What to do ->
Quote the lines below verbatim, starting at the line containing "common name: White mulberry" and ending at the line containing "family: Passerellidae", with both of those lines included.

## BEGIN

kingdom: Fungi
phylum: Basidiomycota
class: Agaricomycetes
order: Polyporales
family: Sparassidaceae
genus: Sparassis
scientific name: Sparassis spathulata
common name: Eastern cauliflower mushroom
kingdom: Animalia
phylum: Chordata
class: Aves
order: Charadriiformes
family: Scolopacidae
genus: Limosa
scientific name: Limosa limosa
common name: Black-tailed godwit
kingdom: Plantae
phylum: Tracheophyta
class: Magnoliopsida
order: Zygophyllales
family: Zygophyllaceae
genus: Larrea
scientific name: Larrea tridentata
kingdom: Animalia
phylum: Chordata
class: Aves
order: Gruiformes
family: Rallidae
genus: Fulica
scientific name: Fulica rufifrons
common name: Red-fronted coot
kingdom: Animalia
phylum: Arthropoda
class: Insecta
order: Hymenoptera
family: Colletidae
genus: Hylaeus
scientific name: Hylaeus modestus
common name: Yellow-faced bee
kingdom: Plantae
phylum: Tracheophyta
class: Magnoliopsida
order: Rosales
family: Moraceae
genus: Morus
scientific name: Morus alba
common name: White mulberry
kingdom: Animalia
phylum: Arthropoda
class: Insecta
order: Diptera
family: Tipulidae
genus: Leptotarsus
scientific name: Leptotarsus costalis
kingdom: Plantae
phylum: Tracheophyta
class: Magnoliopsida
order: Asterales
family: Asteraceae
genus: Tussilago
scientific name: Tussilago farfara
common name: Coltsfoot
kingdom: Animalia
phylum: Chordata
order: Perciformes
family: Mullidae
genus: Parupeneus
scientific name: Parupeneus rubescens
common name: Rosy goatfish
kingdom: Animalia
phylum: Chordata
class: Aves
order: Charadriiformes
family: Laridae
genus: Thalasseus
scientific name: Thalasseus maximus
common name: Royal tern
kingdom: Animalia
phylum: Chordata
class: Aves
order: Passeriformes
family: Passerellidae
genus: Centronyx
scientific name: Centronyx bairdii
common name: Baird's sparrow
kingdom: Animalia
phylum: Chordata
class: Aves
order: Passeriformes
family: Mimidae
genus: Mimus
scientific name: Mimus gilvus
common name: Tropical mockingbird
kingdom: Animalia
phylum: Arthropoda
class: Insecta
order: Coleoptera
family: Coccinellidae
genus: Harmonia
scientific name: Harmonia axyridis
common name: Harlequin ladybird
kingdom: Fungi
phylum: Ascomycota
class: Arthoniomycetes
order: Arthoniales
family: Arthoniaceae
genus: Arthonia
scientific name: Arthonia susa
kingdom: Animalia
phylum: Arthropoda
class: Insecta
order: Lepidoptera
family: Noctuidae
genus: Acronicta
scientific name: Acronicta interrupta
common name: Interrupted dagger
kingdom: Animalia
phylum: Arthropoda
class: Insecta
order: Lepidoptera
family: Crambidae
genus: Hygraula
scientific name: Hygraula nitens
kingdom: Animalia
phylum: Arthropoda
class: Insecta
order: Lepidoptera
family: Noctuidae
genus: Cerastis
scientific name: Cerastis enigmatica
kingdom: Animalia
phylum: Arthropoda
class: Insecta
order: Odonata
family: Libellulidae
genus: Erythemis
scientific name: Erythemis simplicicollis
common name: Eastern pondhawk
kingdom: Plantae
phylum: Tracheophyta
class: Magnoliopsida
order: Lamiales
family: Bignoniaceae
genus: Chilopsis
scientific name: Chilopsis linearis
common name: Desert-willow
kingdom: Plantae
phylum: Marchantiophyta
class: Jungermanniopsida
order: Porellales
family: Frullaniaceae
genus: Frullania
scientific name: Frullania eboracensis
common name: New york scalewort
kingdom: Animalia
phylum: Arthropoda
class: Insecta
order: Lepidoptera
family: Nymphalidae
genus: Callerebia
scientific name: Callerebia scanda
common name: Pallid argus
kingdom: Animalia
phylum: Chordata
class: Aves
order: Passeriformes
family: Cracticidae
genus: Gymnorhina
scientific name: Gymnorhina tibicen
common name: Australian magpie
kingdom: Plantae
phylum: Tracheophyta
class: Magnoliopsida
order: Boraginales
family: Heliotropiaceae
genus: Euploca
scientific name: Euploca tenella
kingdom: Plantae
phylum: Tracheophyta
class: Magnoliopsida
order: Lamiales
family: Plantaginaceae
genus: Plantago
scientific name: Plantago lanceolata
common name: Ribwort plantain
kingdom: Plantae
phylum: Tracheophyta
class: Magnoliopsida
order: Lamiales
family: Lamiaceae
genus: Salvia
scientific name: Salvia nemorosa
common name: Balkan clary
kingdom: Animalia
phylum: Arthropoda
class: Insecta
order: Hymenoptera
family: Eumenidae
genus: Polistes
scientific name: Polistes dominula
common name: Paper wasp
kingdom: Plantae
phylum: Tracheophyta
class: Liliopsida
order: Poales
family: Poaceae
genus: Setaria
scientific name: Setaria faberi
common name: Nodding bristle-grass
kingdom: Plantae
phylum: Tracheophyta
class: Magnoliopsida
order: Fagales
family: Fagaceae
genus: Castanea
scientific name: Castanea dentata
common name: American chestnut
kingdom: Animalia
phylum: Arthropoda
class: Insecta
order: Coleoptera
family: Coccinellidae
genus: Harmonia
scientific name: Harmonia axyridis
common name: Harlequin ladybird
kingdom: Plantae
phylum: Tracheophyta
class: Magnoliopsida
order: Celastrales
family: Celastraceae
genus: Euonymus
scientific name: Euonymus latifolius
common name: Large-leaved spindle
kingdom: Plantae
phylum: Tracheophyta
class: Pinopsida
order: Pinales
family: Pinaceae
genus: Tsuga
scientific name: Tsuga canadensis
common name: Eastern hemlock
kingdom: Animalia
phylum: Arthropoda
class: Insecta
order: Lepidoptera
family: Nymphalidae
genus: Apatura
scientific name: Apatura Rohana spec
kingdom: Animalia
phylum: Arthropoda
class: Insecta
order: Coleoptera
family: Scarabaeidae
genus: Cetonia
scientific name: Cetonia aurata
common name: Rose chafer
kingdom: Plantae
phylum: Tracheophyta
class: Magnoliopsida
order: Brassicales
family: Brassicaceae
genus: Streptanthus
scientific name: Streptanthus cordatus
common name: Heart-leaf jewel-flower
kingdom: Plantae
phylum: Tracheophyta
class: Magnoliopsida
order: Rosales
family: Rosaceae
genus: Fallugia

## END

Exercise result ->
common name: White mulberry
kingdom: Animalia
phylum: Arthropoda
class: Insecta
order: Diptera
family: Tipulidae
genus: Leptotarsus
scientific name: Leptotarsus costalis
kingdom: Plantae
phylum: Tracheophyta
class: Magnoliopsida
order: Asterales
family: Asteraceae
genus: Tussilago
scientific name: Tussilago farfara
common name: Coltsfoot
kingdom: Animalia
phylum: Chordata
order: Perciformes
family: Mullidae
genus: Parupeneus
scientific name: Parupeneus rubescens
common name: Rosy goatfish
kingdom: Animalia
phylum: Chordata
class: Aves
order: Charadriiformes
family: Laridae
genus: Thalasseus
scientific name: Thalasseus maximus
common name: Royal tern
kingdom: Animalia
phylum: Chordata
class: Aves
order: Passeriformes
family: Passerellidae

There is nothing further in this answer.